Lutter contre les placements d’enfants injustifiés

Dépôt
Assemblée nationale
Sénat
CMP / Lecture définitive
Conseil constitutionnel
Promulgation
Étape 2 sur 6 · Assemblée nationale

Résumé

Cette proposition de loi vise à limiter les placements d'enfants en renforçant les critères de maltraitance avérée.

Dernière étape enregistrée : Dépôt, le 4 févr. 2026.

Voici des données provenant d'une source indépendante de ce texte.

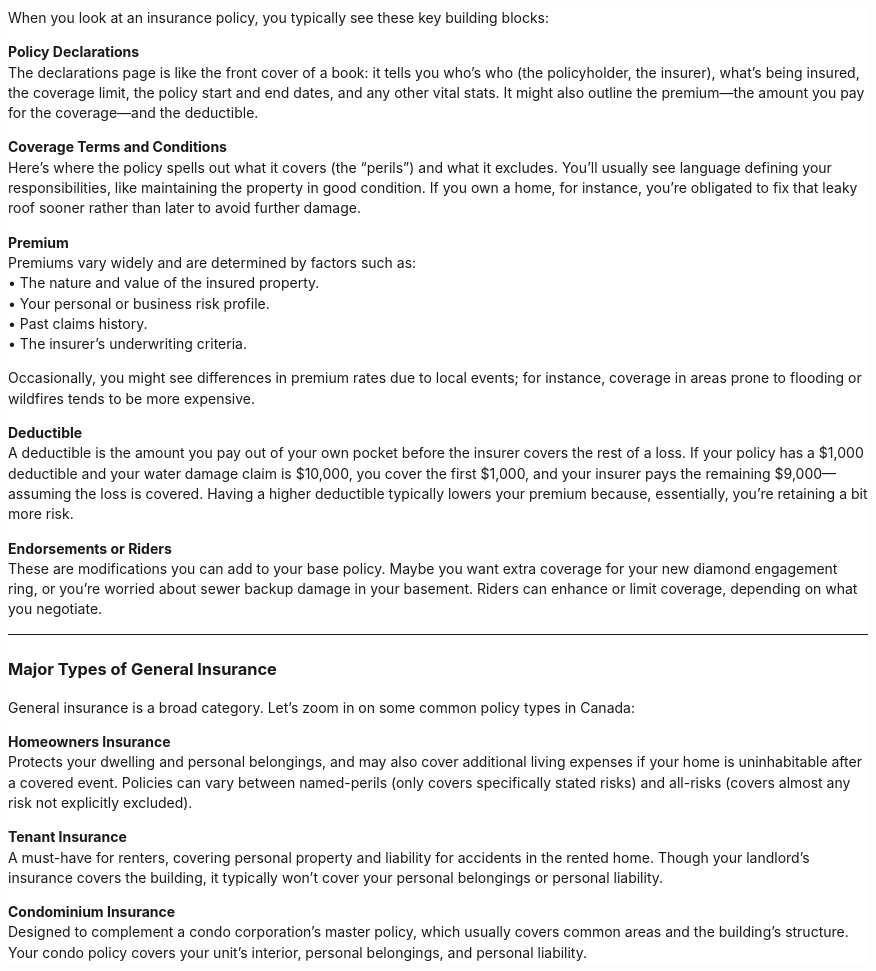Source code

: When you look at an insurance policy, you typically see these key building blocks:  

**Policy Declarations**  
The declarations page is like the front cover of a book: it tells you who’s who (the policyholder, the insurer), what’s being insured, the coverage limit, the policy start and end dates, and any other vital stats. It might also outline the premium—the amount you pay for the coverage—and the deductible.

**Coverage Terms and Conditions**  
Here’s where the policy spells out what it covers (the “perils”) and what it excludes. You’ll usually see language defining your responsibilities, like maintaining the property in good condition. If you own a home, for instance, you’re obligated to fix that leaky roof sooner rather than later to avoid further damage.

**Premium**  
Premiums vary widely and are determined by factors such as:  
• The nature and value of the insured property.  
• Your personal or business risk profile.  
• Past claims history.  
• The insurer’s underwriting criteria.

Occasionally, you might see differences in premium rates due to local events; for instance, coverage in areas prone to flooding or wildfires tends to be more expensive.

**Deductible**  
A deductible is the amount you pay out of your own pocket before the insurer covers the rest of a loss. If your policy has a $1,000 deductible and your water damage claim is $10,000, you cover the first $1,000, and your insurer pays the remaining $9,000—assuming the loss is covered. Having a higher deductible typically lowers your premium because, essentially, you’re retaining a bit more risk.

**Endorsements or Riders**  
These are modifications you can add to your base policy. Maybe you want extra coverage for your new diamond engagement ring, or you’re worried about sewer backup damage in your basement. Riders can enhance or limit coverage, depending on what you negotiate.

---

### Major Types of General Insurance

General insurance is a broad category. Let’s zoom in on some common policy types in Canada:

**Homeowners Insurance**  
Protects your dwelling and personal belongings, and may also cover additional living expenses if your home is uninhabitable after a covered event. Policies can vary between named-perils (only covers specifically stated risks) and all-risks (covers almost any risk not explicitly excluded).

**Tenant Insurance**  
A must-have for renters, covering personal property and liability for accidents in the rented home. Though your landlord’s insurance covers the building, it typically won’t cover your personal belongings or personal liability.

**Condominium Insurance**  
Designed to complement a condo corporation’s master policy, which usually covers common areas and the building’s structure. Your condo policy covers your unit’s interior, personal belongings, and personal liability.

Rien d'inscrit à l'ordre du jour dans le calendrier dont nous disposons.

Ce que fait le texte

Cette proposition de loi vise à encadrer plus strictement les placements d'enfants en dehors du cadre familial en introduisant un critère de maltraitance physique ou psychologique avérée comme condition préalable. Elle cherche à réduire les placements jugés injustifiés et à privilégier les solutions intrafamiliales ou de confiance, afin de protéger les enfants tout en évitant des mesures excessives.

Personnes concernées

Les enfants bénéficiant de l'aide sociale à l'enfance (ASE) sont directement concernés par cette proposition de loi, car elle vise à réduire les placements injustifiés et à mieux protéger leurs droits. Les familles en difficulté, dont les enfants sont susceptibles d'être placés, sont également affectées, car la loi cherche à éviter des placements basés sur des critères subjectifs et à privilégier des solutions intrafamiliales. Enfin, le personnel social, qui fait face à une charge de travail accrue, est impacté par les modifications proposées, qui visent à alléger leur charge en matière de placements.

Dispositions clés

  • Critère de maltraitance pour le placement d'enfants. La proposition de loi vise à établir que le placement d'un enfant ne peut être justifié que par une maltraitance physique ou psychologique avérée, ou un risque grave et immédiat de maltraitance, afin de limiter les placements injustifiés.
  • Priorité à l'accueil familial. Elle impose que le placement d'un enfant soit subordonné à la constatation d'un risque de maltraitance au sein de son foyer, et que les placements en dehors de la famille ne soient envisagés que si l'accueil par un membre de la famille ou un tiers de confiance présente un risque.
  • Réduction des placements abusifs. La loi cherche à remédier à la tendance actuelle des placements abusifs en renforçant les critères d'évaluation et en soulageant le personnel social pour qu'il puisse se concentrer sur les cas nécessitant réellement un placement.

Impact budgétaire

Non applicable : Pas d'estimation budgétaire indépendante disponible pour ce texte

Dates d'entrée en vigueur

Non applicable : L'exposé des motifs n'aborde pas les dates d'entrée en vigueur

Lien avec le droit existant

Cette proposition de loi vise à modifier les dispositions relatives à l'aide sociale à l'enfance, notamment en ce qui concerne le placement des enfants, en se basant sur les conclusions de la loi Taquet de 2022, qui impose de privilégier les solutions intrafamiliales et de ne recourir au placement qu'en dernier recours.

Objet déclaré

Cette proposition de loi vise à remédier à l'explosion des placements d'enfants en dehors du cadre familial, en garantissant que ces mesures ne soient prises qu'en cas de maltraitance physique ou psychologique avérée, ou de risque grave et immédiat de maltraitance. Elle cherche à soulager le personnel social afin qu'il puisse se concentrer sur les enfants réellement en danger et à éviter des placements injustifiés qui nuisent aux familles.